The Cavaliers made it difficult on the Warriors and even took a 2-1 lead. LeBron James put up incredible numbers, but a combination of not having anyone to lean on and being a bit too selfish in the whole Finals experience played out badly for the Cavaliers, losing the final three games of the series, with the Warriors taking the title in six, a number many predicted before the series would be the number of games it would take the team with the best record in the league to win the Finals.
So what’s changed since then? Not much. The Cavaliers were about keeping the roster intact. LeBron James, Iman Shumpert, Kevin Love, Timofey Mozgov, Matthew Dellavedova, James Jones and J.R. Smith were re-signed. Tristan Thompson, after a long and frustrating contract saga finally folded and took a step back from his ridiculous demands, signing a five-year deal as well. The Cavaliers added Richard Jefferson and Mo Williams to strengthen the bench. Anderson Varejao comes back from missing most of last season. The same team, with slight upgrades.
The Cavaliers showed last season that it doesn’t really matter if they finish first in the conference or have to go through at least one series without home court advantage. They were better by miles than anyone else last season, and if James is at his best during the right time, it might not matter who is in front of them, at least from the Eastern conference. It takes a little bit more to beat Western conference teams, although the leading motivational speech line was probably ‘if we had Love and Irving we would have beaten the Warriors.’ That might be true, but dwelling on ifs doesn’t help anyone.

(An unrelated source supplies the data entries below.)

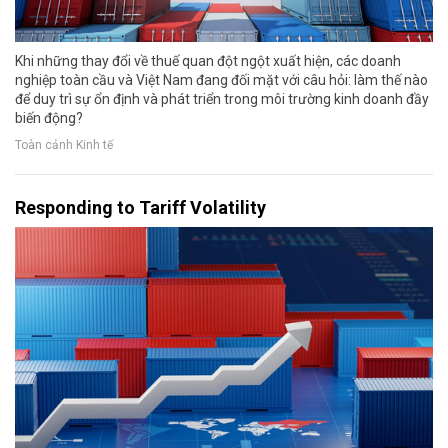
Khi những thay đổi về thuế quan đột ngột xuất hiện, các doanh
nghiệp toàn cầu và Việt Nam đang đối mặt với câu hỏi: làm thế nào
để duy trì sự ổn định và phát triển trong môi trường kinh doanh đầy
biến động?
Toàn cảnh Kinh tế
Responding to Tariff Volatility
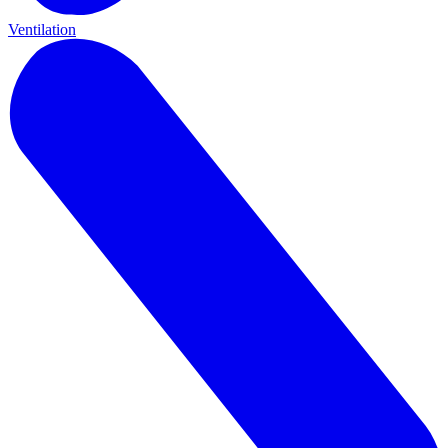
Ventilation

The East isn’t going to be too different compared to last season. The Bulls stayed the same, and health is a key for them. The Wizards and Raptors haven’t budged, the Miami Heat and Boston Celtics are slightly better, and that’s about it when it comes to teams that are relevant to some sort of playoff positional battle in the East. The Cavaliers don’t really have a problem with any of them in terms of matchup, but without Irving for the first two months and James probably trying to take it easy from time to time, expect some difficulties along the way.
As we said, the goal is being healthy for the playoffs. If it comes with home court advantage all the way through, they won’t complain. Home court is what helped the Heat and James win the championship in 2013, going back to Miami behind 3-2 but miraculously pulled off a two-game comeback. An incredible finish to game 6, a dominant game 7. The Cavaliers aren’t planning on giving everyone such a head start this time.
So does this end in a championship or not? It depends on LeBron James, but not just him. Obviously, there’s no winning without him, but it’ll also take Irving and Love being there during the playoffs. It’ll take the defense of Shumpert and Smith, who hopefully won’t disappear or crumble under the pressure this time. It’ll be up to David Blatt to find solutions against the more and more popular small ball around the league. While the Cavaliers have built themselves for more than one or two years of contention, missing the goal time after time never helps keeping a potential championship team together.